Looking ahead, the web development landscape continues to evolve. While we might still debate about the best bundler in 2024, the trend toward empowering frontend developers with full-stack capabilities is clear. Firebase pioneered this approach, showing us that frontend development has grown far beyond its traditional boundaries.

For teams considering Firebase, I recommend asking these key questions:

  • Do you need enterprise features like SSO or complex authentication flows?
  • What is your expected scale and data complexity?
  • How important is real-time functionality to your application?
  • Does your team have the expertise to properly structure data and security rules?

The answers to these questions shouldn't necessarily determine whether you use Firebase, but rather how you use it. You might choose Firebase for certain components of your application while maintaining traditional infrastructure for others. The key is understanding where Firebase's strengths align with your specific needs.

My experience with Firebase has fundamentally changed how I think about web development.
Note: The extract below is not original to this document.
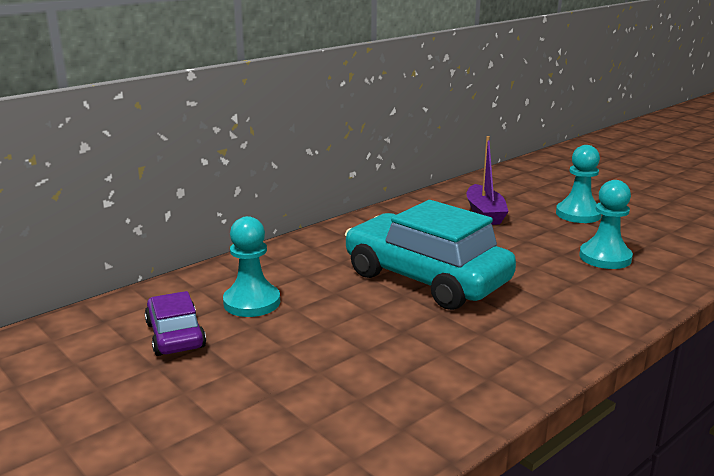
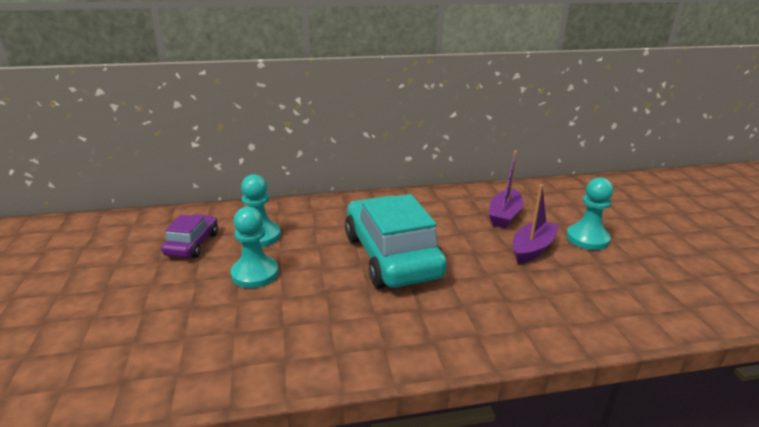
camera: 30 degrees right, 5 degrees up
turquoise pawn [579,180,633,269] -> turquoise pawn moved to [231,207,278,288]
none -> purple boat [513,184,560,264]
It's shown me that many of our assumed complexities in web architecture aren't always necessary. While Firebase isn't perfect—as the ongoing monorepo deployment challenge shows—its approach to simplifying web development while maintaining security and scalability is revolutionary.

As we move forward in the ever-evolving landscape of web development, the lessons learned from Firebase's architecture remain valuable: simplify where possible, empower frontend developers, and always question traditional assumptions about how things 'should' be done. Whether you ultimately choose Firebase or not, understanding its approach to web development will make you a better architect and developer.

Remember, the best architecture isn't always the most complex one—it's the one that lets your team build and iterate quickly while maintaining security and reliability. Sometimes, that means embracing a new paradigm, even if it challenges our preconceptions about how web applications should be built.